Hence $$(1-x)^{-4}=\sum_{k=0}^{∞}\binom{-4}{k} (-x)^k=1+\binom{-4}{1}(-x)^1+\binom{-4}{2}(-x)^2+...$$
And by normal binomial expansion,
$$(1-x^{11})^4=\sum_{k=0}^4 (-1)^k \binom {4}{k} (x^{11})^k$$
Hence we only get a single term with $x^{21}$ when the term with $x^{11}$ is multiplied by $x^{10}$. Coefficient of $x^{11}=-4$ and Coefficient of $x^{10}= \binom{-4}{10} =\frac{-4×-5×-6×-7×-8×-9×-10×-11×-12}{9!}=-220$.

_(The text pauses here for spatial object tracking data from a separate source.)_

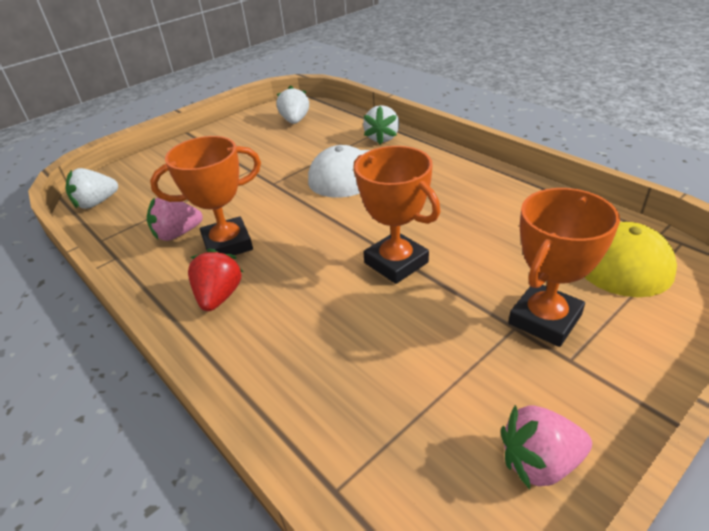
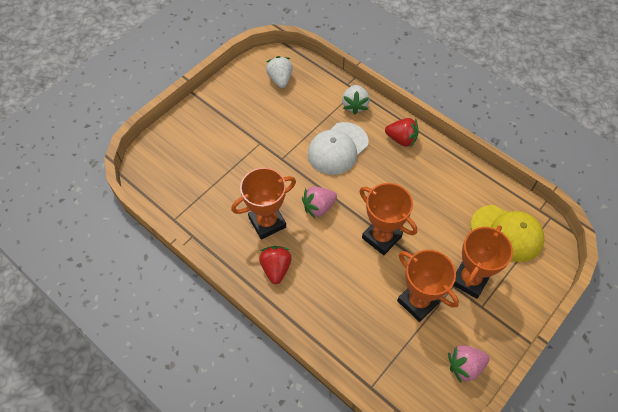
camera: 10 degrees left, 20 degrees up
white strawberry [66,168,118,209] -> none
pink strawberry [147,197,203,241] -> pink strawberry moved to [302,187,337,218]
none -> red strawberry [385,118,419,147]
none -> orange trophy [397,250,459,322]

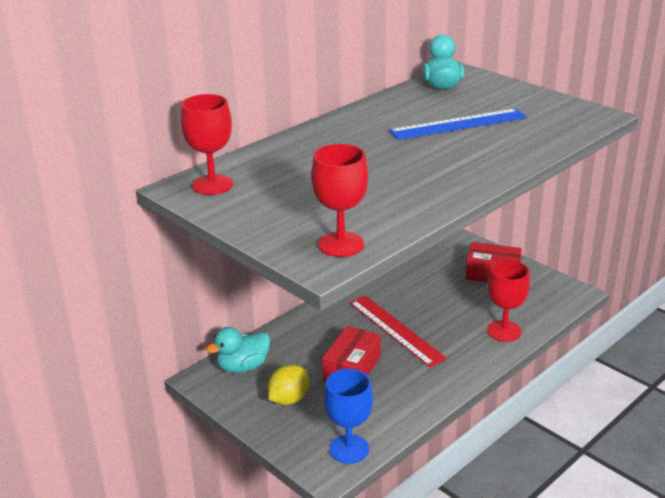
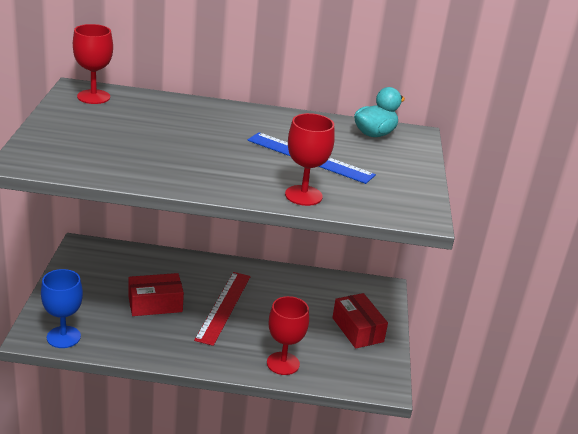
camera: 45 degrees right, 0 degrees up
turquoise duck [206,327,271,373] -> none
yellow lemon [268,364,309,405] -> none
red goblet [311,144,368,257] -> red goblet moved to [285,113,335,206]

Thus coefficient of $x^{21}=(-220) \cdot (-4) =880$.
Find the coefficient of $x^{21}$ in $(1+x+x^2+\dots+x^{10})^4$
For the coefficient of $x^{21}$, we need to sum all combinations that result in their total product being $x^{21}$
$$(1+x+x^2+\dots+x^{10})*(1+x+x^2+\dots+x^{10})*(1+x+x^2+\dots+x^{10}) *(1+x+x^2+\dots+x^{10})$$
Let $$A=\left(10^{0}+10^{1}+10^{2}+10^{3}+10^{4}+10^{5}+10^{6} + 10^{7}+10^{8}+10^{9}+10^{10} \right)$$
Then, with: $$C=(1+x+x^2+\dots+x^{10})*(1+x+x^2+\dots+x^{10})*(1+x+x^2+\dots+x^{10}) *(1+x+x^2+\dots+x^{10})$$ And: $$B=A*A=(1+x+x^2+\dots+x^{10})*(1+x+x^2+\dots+x^{10}) \\ \text{And }C=B*B$$ Then, the convolution needed to solve for $B$ from $A$ (where $B_i$ is the coefficient for the element of $B$ that multiplies $10^i$) is a simple addition of $1 \textit{ elements}$. And there is only one coefficient of $C=B*B$ that needs to be solved for, namely $C_{21}$ that is the coefficient of $10^{21}$ for $C$. Start by solving for $B$ that ranges from $10^0$ to $10^{20}$ (21 coefficients from $B_0$ to $B_{20}$ in all): $$B=1*10^0+2*10^1+3*10^2+4*10^3+5*10^4+6*10^5+7*10^6+8*10^7+9*10^8 +10*10^9+11*10^{10}+10*10^{11}+9*10^{12}+8*10^{13}+7*10^{14}+ 6*10^{15}+5*10^{16}+4*10^{17}+3*10^{18}+2*10^{19}+1*10^{20}$$ Now the convolution of $B$ and $B$ is needed, namely $C=B*B$. However, by hand, it is not necessary to calculate all coefficients of $C_k*10^{k}$. The calculation is needed only for $C_{21}*10^{21}$. There are references on digital Linear Convolution of sequences, but the concept is simple enough that it can be figured out here. Say there is a contributing factor on the left term of the convolution $B_i*10^i$ and on the right term $B_j*10^j$. The requirement for all contributing products is that $i+j=21$, so that $B_i*10^i*B_j*10^j=B_i*B_j*10^{21}$ which is by inspection correct.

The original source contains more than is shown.